Financial institutions acted recklessly and depended too heavily on short term loans, the inquiry found. "Compensation systems--designed in an environment of cheap money, intense competition, and light regulation--too often rewarded the quick deal, the short-term gain--without proper consideration of long-term consequences," it reads.

"A combination of excessive borrowing, risky investments, and lack of transparency put the financial system on a collision course with crisis."
The inquiry found that in the years leading up to the crisis, American households, and institutions, borrowed too much and saved too little.

"When the housing and mortgage markets cratered, the lack of transparency, the extraordinary debt loads, the short-term loans, and the risky assets all came home to roost. What resulted was panic," the report reads. "We had reaped what we had sown."

"The government was ill prepared for the crisis, and its inconsistent response added to the uncertainty and panic in the financial markets."
Key government agencies, the Treasury Department, the Federal Reserve Board, and the Federal Reserve Bank of New York were behind the curve, the report concluded.
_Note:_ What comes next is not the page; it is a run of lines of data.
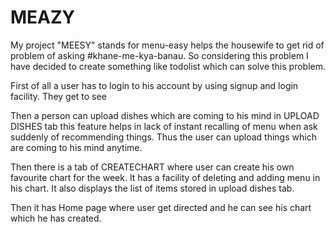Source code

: # MEAZY

My project "MEESY" stands for menu-easy helps the housewife to get rid of problem of asking #khane-me-kya-banau. So considering this problem I have decided to create something like todolist which can solve this problem.


First of all a user has to login to his account by using signup and login facility. They get to see 

Then a person can upload dishes which are coming to his mind in UPLOAD DISHES tab this feature helps in lack of instant recalling of menu when ask suddenly of recommending things. Thus the user can upload things which are coming to his mind anytime.

Then there is a tab of CREATECHART where user can create his own favourite chart for the week. It has a facility of deleting and adding menu in his chart. It also displays the list of items stored in upload dishes tab.

Then it has Home page where user get directed and he can see his chart which he has created.
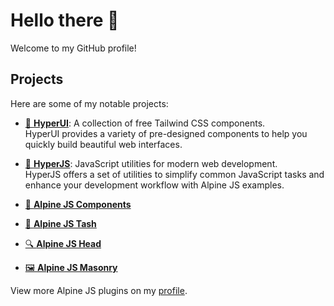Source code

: # Hello there 👋

Welcome to my GitHub profile!

## Projects

Here are some of my notable projects:

- [🐳 **HyperUI**](https://www.hyperui.dev/): A collection of free Tailwind CSS components.  
  HyperUI provides a variety of pre-designed components to help you quickly build beautiful web interfaces.

- [🛵 **HyperJS**](https://js.hyperui.dev/): JavaScript utilities for modern web development.  
  HyperJS offers a set of utilities to simplify common JavaScript tasks and enhance your development workflow with Alpine JS examples.

- [🌲 **Alpine JS Components**](https://github.com/markmead/alpinejs-components)
- [🧩 **Alpine JS Tash**](https://github.com/markmead/alpinejs-tash)
- [🔍 **Alpine JS Head**](https://github.com/markmead/alpinejs-head)
- [🖼️ **Alpine JS Masonry**](https://github.com/markmead/alpinejs-masonry)

View more Alpine JS plugins on my [profile](https://github.com/markmead?tab=repositories&q=alpinejs).
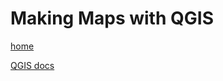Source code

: # Making Maps with QGIS
[home](../readme.md)

[QGIS docs](https://docs.qgis.org/testing/en/docs/user_manual/print_composer/index.html)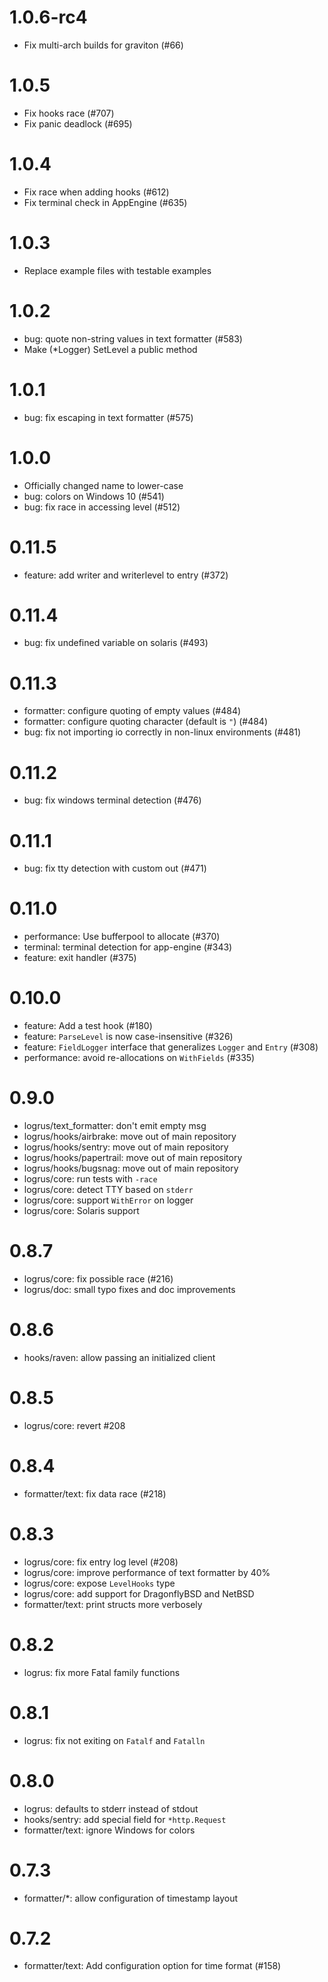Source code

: # 1.0.6-rc4

* Fix multi-arch builds for graviton (#66)

# 1.0.5

* Fix hooks race (#707)
* Fix panic deadlock (#695)

# 1.0.4

* Fix race when adding hooks (#612)
* Fix terminal check in AppEngine (#635)

# 1.0.3

* Replace example files with testable examples

# 1.0.2

* bug: quote non-string values in text formatter (#583)
* Make (*Logger) SetLevel a public method

# 1.0.1

* bug: fix escaping in text formatter (#575)

# 1.0.0

* Officially changed name to lower-case
* bug: colors on Windows 10 (#541)
* bug: fix race in accessing level (#512)

# 0.11.5

* feature: add writer and writerlevel to entry (#372)

# 0.11.4

* bug: fix undefined variable on solaris (#493)

# 0.11.3

* formatter: configure quoting of empty values (#484)
* formatter: configure quoting character (default is `"`) (#484)
* bug: fix not importing io correctly in non-linux environments (#481)

# 0.11.2

* bug: fix windows terminal detection (#476)

# 0.11.1

* bug: fix tty detection with custom out (#471)

# 0.11.0

* performance: Use bufferpool to allocate (#370)
* terminal: terminal detection for app-engine (#343)
* feature: exit handler (#375)

# 0.10.0

* feature: Add a test hook (#180)
* feature: `ParseLevel` is now case-insensitive (#326)
* feature: `FieldLogger` interface that generalizes `Logger` and `Entry` (#308)
* performance: avoid re-allocations on `WithFields` (#335)

# 0.9.0

* logrus/text_formatter: don't emit empty msg
* logrus/hooks/airbrake: move out of main repository
* logrus/hooks/sentry: move out of main repository
* logrus/hooks/papertrail: move out of main repository
* logrus/hooks/bugsnag: move out of main repository
* logrus/core: run tests with `-race`
* logrus/core: detect TTY based on `stderr`
* logrus/core: support `WithError` on logger
* logrus/core: Solaris support

# 0.8.7

* logrus/core: fix possible race (#216)
* logrus/doc: small typo fixes and doc improvements


# 0.8.6

* hooks/raven: allow passing an initialized client

# 0.8.5

* logrus/core: revert #208

# 0.8.4

* formatter/text: fix data race (#218)

# 0.8.3

* logrus/core: fix entry log level (#208)
* logrus/core: improve performance of text formatter by 40%
* logrus/core: expose `LevelHooks` type
* logrus/core: add support for DragonflyBSD and NetBSD
* formatter/text: print structs more verbosely

# 0.8.2

* logrus: fix more Fatal family functions

# 0.8.1

* logrus: fix not exiting on `Fatalf` and `Fatalln`

# 0.8.0

* logrus: defaults to stderr instead of stdout
* hooks/sentry: add special field for `*http.Request`
* formatter/text: ignore Windows for colors

# 0.7.3

* formatter/\*: allow configuration of timestamp layout

# 0.7.2

* formatter/text: Add configuration option for time format (#158)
"They were hampered because they did not have a clear grasp of the financial system they were charged with overseeing, particularly as it had evolved in the years leading up to the crisis."

"There was a systemic breakdown in accountability and ethics."
Many borrowers lied about being able to pay mortgages, lenders made loans they knew borrowers couldn't afford, the report said.
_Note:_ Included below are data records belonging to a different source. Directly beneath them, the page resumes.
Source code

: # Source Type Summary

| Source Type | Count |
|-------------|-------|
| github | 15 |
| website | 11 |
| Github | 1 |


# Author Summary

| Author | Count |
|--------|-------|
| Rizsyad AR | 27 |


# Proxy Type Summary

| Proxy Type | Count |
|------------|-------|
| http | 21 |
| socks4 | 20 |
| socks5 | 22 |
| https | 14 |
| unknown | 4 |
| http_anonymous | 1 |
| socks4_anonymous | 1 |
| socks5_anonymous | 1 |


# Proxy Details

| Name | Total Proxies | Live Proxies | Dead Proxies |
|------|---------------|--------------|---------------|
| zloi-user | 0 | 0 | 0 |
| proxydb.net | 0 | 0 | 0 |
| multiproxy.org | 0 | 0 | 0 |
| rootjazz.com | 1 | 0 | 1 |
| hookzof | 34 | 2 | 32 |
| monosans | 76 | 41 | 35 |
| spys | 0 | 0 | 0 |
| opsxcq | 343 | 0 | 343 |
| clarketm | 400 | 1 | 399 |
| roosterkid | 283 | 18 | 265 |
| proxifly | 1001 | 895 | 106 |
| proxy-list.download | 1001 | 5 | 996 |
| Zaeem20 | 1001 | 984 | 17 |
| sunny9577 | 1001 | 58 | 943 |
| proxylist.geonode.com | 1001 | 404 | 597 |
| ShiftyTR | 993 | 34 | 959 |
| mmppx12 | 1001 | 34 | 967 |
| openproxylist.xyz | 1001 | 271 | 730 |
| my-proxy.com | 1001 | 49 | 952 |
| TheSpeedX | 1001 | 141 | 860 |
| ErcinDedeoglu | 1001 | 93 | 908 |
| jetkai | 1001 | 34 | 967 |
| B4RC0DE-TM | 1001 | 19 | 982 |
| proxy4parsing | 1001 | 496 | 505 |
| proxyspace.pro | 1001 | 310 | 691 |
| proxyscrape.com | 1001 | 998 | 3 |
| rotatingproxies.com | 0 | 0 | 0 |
"Countrywide executives recognized that many of the loans they were originating could result in 'catastrophic consequences.' Less than a year later, they noted that certain high-risk loans they were making could result not only in foreclosures but also in 'financial and reputational catastrophe' for the firm. But they did not stop."

"Collapsing mortgage-lending standards and the mortgage securitization pipeline lit and spread the flame of contagion and crisis."
The report found irresponsible lending was prevalent, and there were warnings, but "the Federal Reserve neglected its mission," and mortgage lenders passed the risk along.

"From the speculators who flipped houses to the mortgage brokers who scouted the loans, to the lenders who issued the mortgages, to the financial firms that created the mortgage-backed securities, collateralized debt obligations... no one in this pipeline of toxic mortgages had enough skin in the game."

"Over-the-counter derivatives contributed significantly to this crisis..."
Speculating on devices like collateralized debt obligations fanned the flames, with everyone from farmers to corporations to investors betting on prices and loan defaults. When the housing bubble popped, these were at the center of the fallout.

"The failures of credit rating agencies were essential cogs in the wheel of financial destruction..."
But, the report found, those bets wouldn't have been possible without the seal of approval from ratings agencies.

"This crisis could not have happened without the rating agencies. Their ratings helped the market soar and their down- grades through 2007 and 2008 wreaked havoc across markets and firms," the report reads.